For curves there is a very simple notion of degree of a line bundle or equivalently of a Weil or Cartier divisor. Even in any projective space $\mathbb P(V)$ divisors are cut out by hypersurfaces which are homogeneous polynomials of a certain degree.
Is there a more general notion of degree that applies to schemes with less structure?
Also, say you have a nice enough scheme $X$ so line bundles correspond to Cartier divisors under linear equivalence.

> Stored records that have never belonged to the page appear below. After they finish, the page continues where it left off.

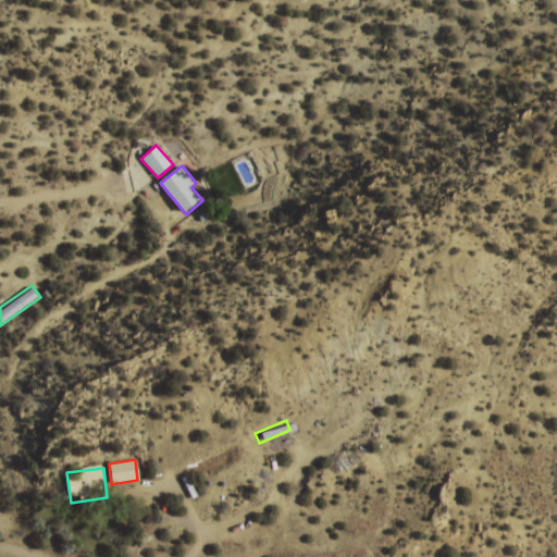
All buildings are outlined.
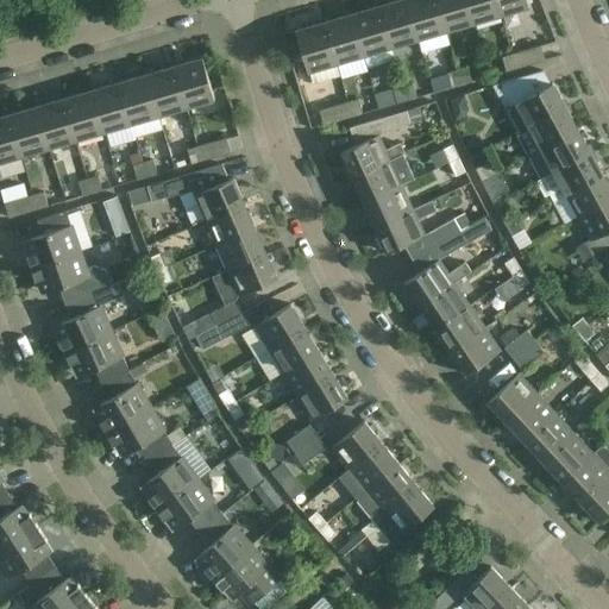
[(406,0),(400,0),(378,6),(390,48),(418,39),(406,0)]
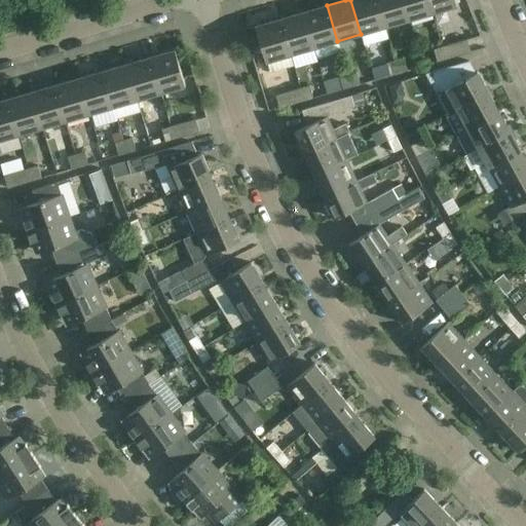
[(350,0),(361,34),(384,27),(376,0),(350,0)]
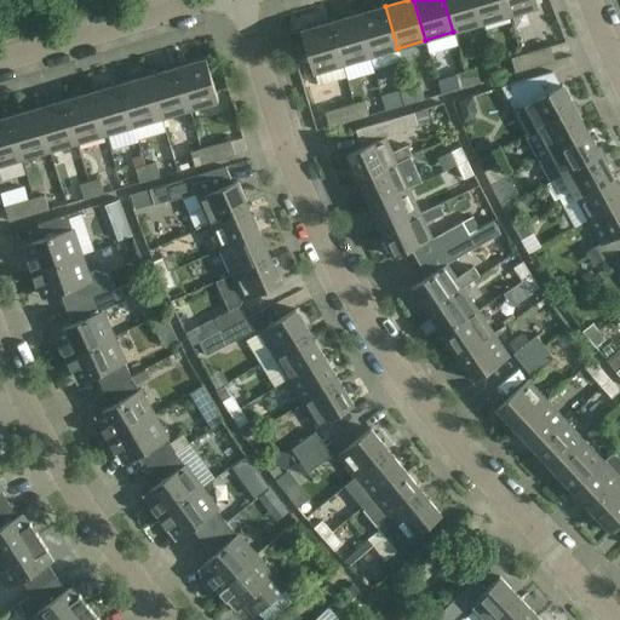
[(474,0),(443,0),(453,32),(482,23),(474,0)]
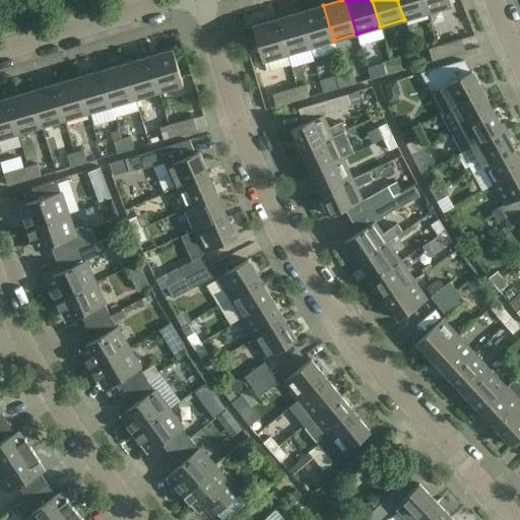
[(397,0),(404,19),(427,13),(423,0),(397,0)]
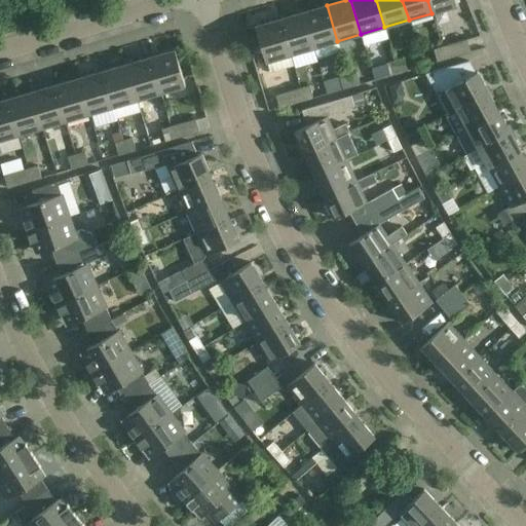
[(454,0),(427,0),(431,13),(457,6),(454,0)]
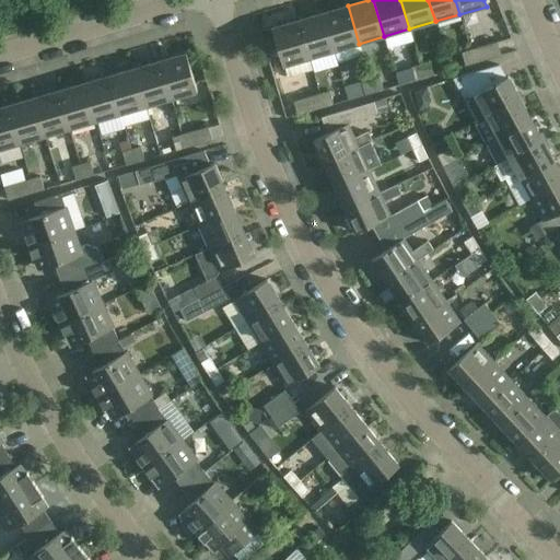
[(334,51),(359,44),(348,6),(323,13),(334,51)]
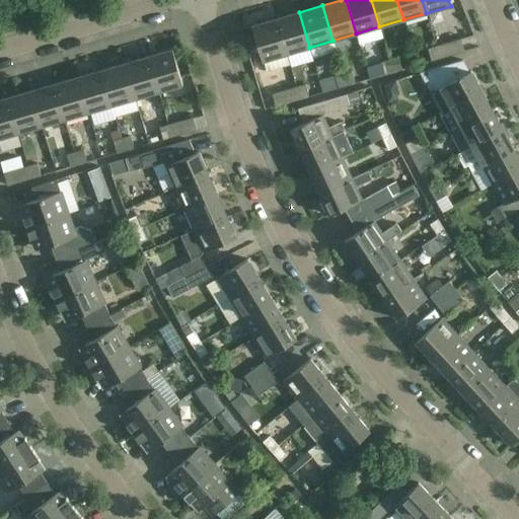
[(299,12),(276,19),(286,54),(309,48),(299,12)]
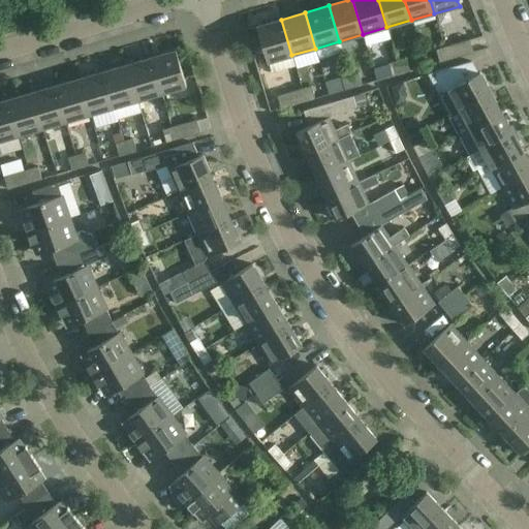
[(291,55),(281,20),(256,27),(267,62),(291,55)]
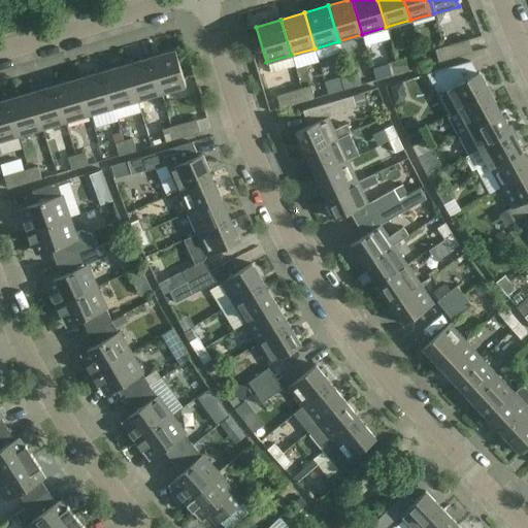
[(468,39),(443,47),(448,60),(472,53),(468,39)]
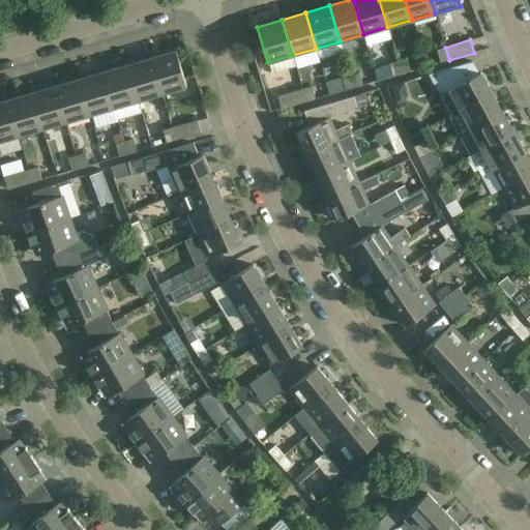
[(440,62),(449,60),(445,48),(436,50),(440,62)]
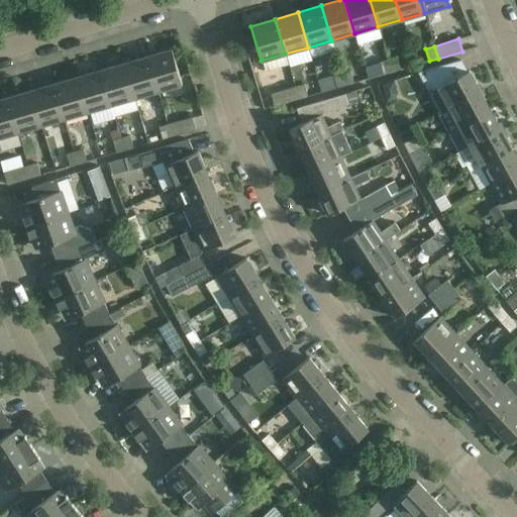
[(147,57),(158,92),(182,85),(172,49),(147,57)]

In whatever the most general setting is so that the degree of a line bundle makes sense, is there an example of a line bundle $L \ne O_X$ that is degree 0 and has $h^0(L$) = 1?
Best Answer
One generalization of degree is first Chern class: A Cartier divisor corresponds to a class in $H^1(X;\mathcal{O}_X^{\times})$, and you take its image under the boundary map of the long exact sequence corresponding to the exponential exact sequence $\mathbb{Z} \to \mathcal{O}_X \to \mathcal{O}_X^{\times}$ where the second map is taking exponential (if you want to work in the algebraic category, there is a fix for this, using the exact sequence $\mathbb{Z}/n\mathbb{Z} \to \mathcal{O}_X^{\times} \to \mathcal{O}_X^{\times}$, where the second map is nth power).
Geometrically, on a smooth thing, this means you take the sum of all the Weil divisors as a homology class, and then take the Poincare dual class in $H^2(X;\mathbb{Z})$.